Prague 7 Mayor Jan Čižinský (Praha sobě) was the first to the results of the stress test on Facebook, and he urged immediate action: “‘We recommend not restricting the movement of the population in any way and removing the existing fencing in its entirety.’ This is the conclusion of the stress test of the pedestal of the monument to dictator Stalin. These are the measurement results under a load of 3.5 tons. … The structure behaves quite standardly.”
Due to the poor state of the whole structure, the Prague 7 Building Office closed the premises in the middle of September. A new assessment was then carried out by the Klokner Institute, the same group that has been evaluating Prague’s bridges.
“We measured about 200 points under load. There was no excessive deformation; movements and deflections were small,” Klokner Institute director Jiří Kolísko told Czech Television. He added that the top of the statue plinth was safe.
The plinth is hollow, with two sets of large metal doors. It was used in the communist era as as a bomb shelter. Later it held a pirate radio station and a boxing club.
Renovation of the Metronome can also be safely done. When that happens is up to city firm Prague Property Management (PSN), which owns the pendulum.
Skateboarders claimed the testing caused damage to the monument, and the workers broke stray granite blocks instead of simply moving them. “They destroyed everything they could and refused to listen. People emotionally pleaded with them not to do it, but they started to arrogantly destroy [the blocks],” one person wrote on Facebook. Another recalled the situation with Charles Bridge, where the city hired an inexperienced firm in 2009 that made inappropriate repairs.
Čižinský promised to look into the situation, and apparently called the contractors to ensure no more damage occurred.
The eventual fate of the large space inside the plinth is unclear. It has been proposed as a home for a planned Museum of Memory of the 20th Century, but this has faced opposition.
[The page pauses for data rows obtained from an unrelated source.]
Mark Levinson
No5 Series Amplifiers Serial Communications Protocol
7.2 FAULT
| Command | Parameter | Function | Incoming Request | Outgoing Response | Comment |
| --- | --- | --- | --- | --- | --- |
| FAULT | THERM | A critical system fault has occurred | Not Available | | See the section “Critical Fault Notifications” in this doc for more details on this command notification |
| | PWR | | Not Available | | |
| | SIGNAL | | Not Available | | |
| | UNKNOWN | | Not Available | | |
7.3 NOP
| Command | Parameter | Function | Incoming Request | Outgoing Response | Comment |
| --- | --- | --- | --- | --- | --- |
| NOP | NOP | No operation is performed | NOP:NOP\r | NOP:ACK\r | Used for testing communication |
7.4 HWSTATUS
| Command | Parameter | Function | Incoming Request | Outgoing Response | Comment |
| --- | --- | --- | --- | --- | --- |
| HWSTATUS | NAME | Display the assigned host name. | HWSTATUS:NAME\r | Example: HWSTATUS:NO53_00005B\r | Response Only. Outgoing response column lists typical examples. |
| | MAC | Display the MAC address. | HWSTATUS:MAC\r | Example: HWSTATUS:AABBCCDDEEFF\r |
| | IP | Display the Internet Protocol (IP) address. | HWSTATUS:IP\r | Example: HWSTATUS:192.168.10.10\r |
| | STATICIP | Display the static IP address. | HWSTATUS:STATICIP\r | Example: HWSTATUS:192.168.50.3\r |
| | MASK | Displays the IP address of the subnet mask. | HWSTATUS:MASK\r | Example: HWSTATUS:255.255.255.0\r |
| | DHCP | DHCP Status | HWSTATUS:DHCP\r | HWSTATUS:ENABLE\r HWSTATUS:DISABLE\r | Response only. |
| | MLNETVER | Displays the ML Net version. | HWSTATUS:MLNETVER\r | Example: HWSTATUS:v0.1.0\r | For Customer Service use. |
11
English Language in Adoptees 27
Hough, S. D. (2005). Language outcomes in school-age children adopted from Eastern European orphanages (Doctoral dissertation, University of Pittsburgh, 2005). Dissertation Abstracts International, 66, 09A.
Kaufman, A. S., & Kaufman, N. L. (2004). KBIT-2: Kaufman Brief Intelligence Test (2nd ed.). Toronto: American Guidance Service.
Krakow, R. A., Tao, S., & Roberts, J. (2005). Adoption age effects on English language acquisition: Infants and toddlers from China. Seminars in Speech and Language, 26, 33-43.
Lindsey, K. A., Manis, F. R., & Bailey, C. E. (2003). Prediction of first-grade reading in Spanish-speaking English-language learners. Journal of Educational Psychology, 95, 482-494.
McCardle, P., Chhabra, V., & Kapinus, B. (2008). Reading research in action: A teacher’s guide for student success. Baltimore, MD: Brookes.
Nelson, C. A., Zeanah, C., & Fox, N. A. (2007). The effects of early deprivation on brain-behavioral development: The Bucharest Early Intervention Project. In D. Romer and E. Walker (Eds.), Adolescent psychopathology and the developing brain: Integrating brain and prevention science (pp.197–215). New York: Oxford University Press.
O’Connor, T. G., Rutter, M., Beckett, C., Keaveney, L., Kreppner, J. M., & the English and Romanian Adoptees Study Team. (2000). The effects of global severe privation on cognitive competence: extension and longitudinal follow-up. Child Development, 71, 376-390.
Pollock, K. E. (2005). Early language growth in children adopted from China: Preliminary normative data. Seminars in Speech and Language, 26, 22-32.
Prague 7 Mayor Čižinský has in the past said he is not in favor, as it would requite roads and a parking lot to be built nearby in the park.
A citizens group plans to present City Hall with a petition opposing the museum, and instead urging that the location be kept for cultural events and as a meeting place for young people ans skateboarders.
The area is popularly called Stalin, after a statue of the Soviet leader that stood on top from 1955 to 1962. After 1962, when the Stalin statue was destroyed, the communist government planned to build another large monument there, but never did so.
The Metronome was built in 1991 by Vratislav Novák. At 23 meters tall, it is visible from Old Town Square and much of the city center.